RUST_BACKTRACE=full          # full Rust backtraces on panic
RUST_LOG=info                # enable hf-xet logging
HF_XET_LOG_FILE=/tmp/xet.log # write logs to a file (defaults to stdout)

Local Development

Repo Organization

  • xet_pkg/ (hf-xet): High-level session API for uploading and downloading files with deduplication.
  • xet_client/ (xet-client): HTTP client for CAS and Hub backend services.
  • xet_data/ (xet-data): Chunking, deduplication, and file reconstruction pipeline.
  • xet_core_structures/ (xet-core-structures): MerkleHash, metadata shards, Xorb objects, and shared data structures.
  • xet_runtime/ (xet-runtime): Async runtime, configuration, logging, and utilities.
  • hf_xet/: Python bindings (maturin/PyO3), produces the hf-xet PyPI package.
  • git_xet/: Git LFS compatible CLI tool (git-xet).
  • wasm/: WebAssembly builds (hf_xet_wasm, hf_xet_thin_wasm).
  • simulation/: Simulation and benchmarking infrastructure.

Build, Test & Benchmark

To build xet-core, look at requirements in GitHub Actions CI Workflow for the Rust toolchain to install. Follow Rust documentation for installing rustup and that version of the toolchain. Use the following steps for building, testing, benchmarking.

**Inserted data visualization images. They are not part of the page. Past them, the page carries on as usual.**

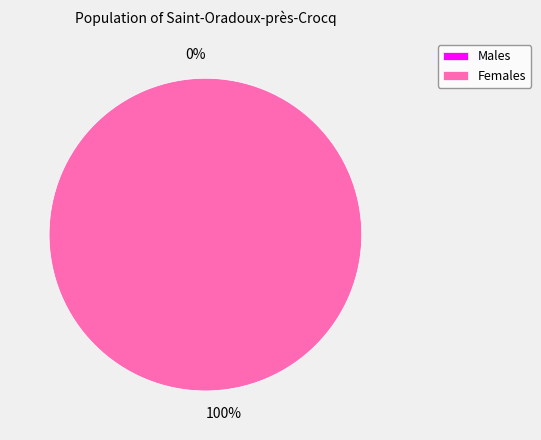

Is there a majority slice in this chart?

Yes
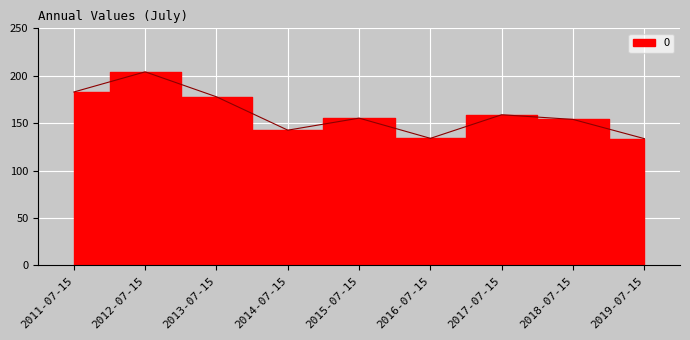

At which label is the value closest to 168?

2017-07-15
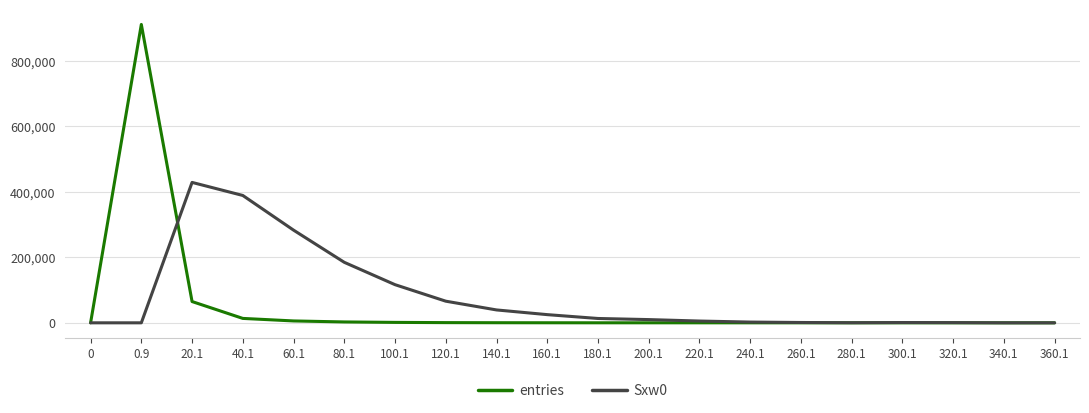

What is the difference between the maximum and minimum values in the entries series?

910664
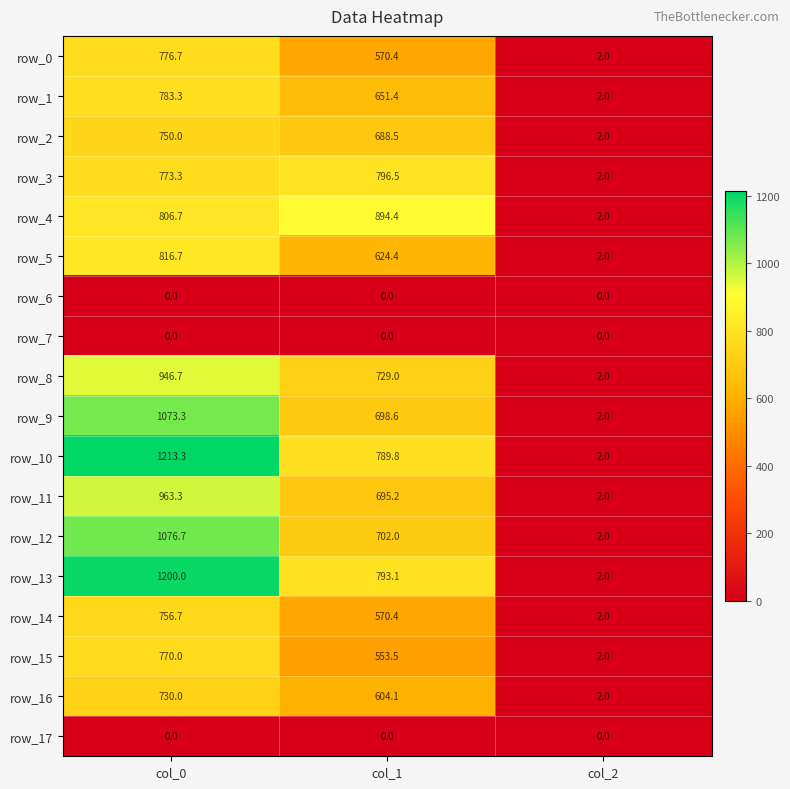

Reading left to right, what are all the values shown in this chart?

row_0: 776.7	570.4	2.0
row_1: 783.3	651.4	2.0
row_2: 750.0	688.5	2.0
row_3: 773.3	796.5	2.0
row_4: 806.7	894.4	2.0
row_5: 816.7	624.4	2.0
row_6: 0.0	0.0	0.0
row_7: 0.0	0.0	0.0
row_8: 946.7	729.0	2.0
row_9: 1073.3	698.6	2.0
row_10: 1213.3	789.8	2.0
row_11: 963.3	695.2	2.0
row_12: 1076.7	702.0	2.0
row_13: 1200.0	793.1	2.0
row_14: 756.7	570.4	2.0
row_15: 770.0	553.5	2.0
row_16: 730.0	604.1	2.0
row_17: 0.0	0.0	0.0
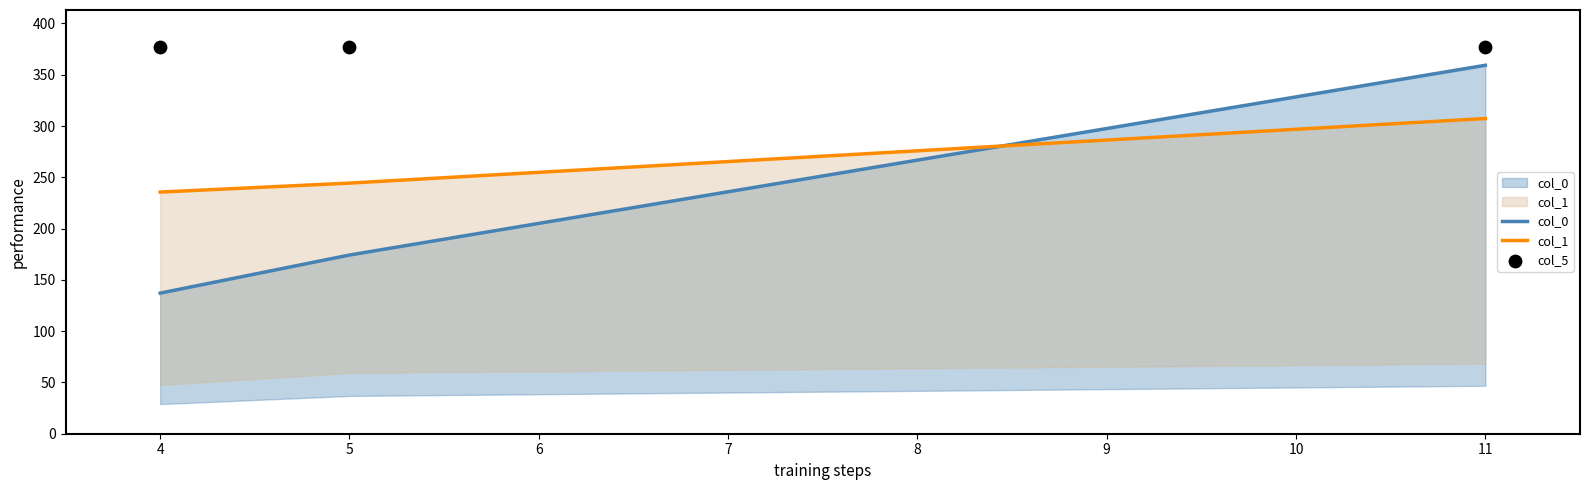

What are all the series names shown in the legend?

col_0, col_1, col_5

Many of us on the team use VSCode, so we have checked in some settings in the .vscode directory. Install the rust-analyzer extension.

Build:

cargo build

Test:

cargo test

Benchmark:

cargo bench

Linting:

cargo clippy -r --verbose -- -D warnings

Formatting (requires nightly toolchain):

cargo +nightly fmt --manifest-path ./Cargo.toml --all

Building Python package and running locally (on *nix systems):

  1. Create Python3 virtualenv: python3 -mvenv ~/venv
  2. Activate virtualenv: source ~/venv/bin/activate
  3. Install maturin: pip3 install maturin ipython
  4. Go to hf_xet crate: cd hf_xet
  5. Build: maturin develop
  6. Test:
ipython
import hf_xet as hfxet
hfxet.upload_files()
hfxet.download_files()

Developing with tokio console

Prerequisite is installing tokio-console (cargo install tokio-console). See https://github.com/tokio-rs/console

To use tokio-console with hf-xet there are compile hf_xet with the following command:

RUSTFLAGS="--cfg tokio_unstable" maturin develop -r --features tokio-console

Then while hf_xet is running (via a hf cli command or huggingface_hub python code), tokio-console will be able to connect.

Ex.

# In one terminal:
pip install huggingface_hub
RUSTFLAGS="--cfg tokio_unstable" maturin develop -r --features tokio-console
hf download openai/gpt-oss-20b

# In another terminal
cargo install tokio-console
tokio-console

Building universal whl for MacOS:

From hf_xet directory:

MACOSX_DEPLOYMENT_TARGET=10.9 maturin build --release --target universal2-apple-darwin --features openssl_vendored

Note: You may need to install x86_64: rustup target add x86_64-apple-darwin

Testing

Unit-tests are run with cargo test, benchmarks are run with cargo bench. Some crates have a main.rs that can be run for manual testing.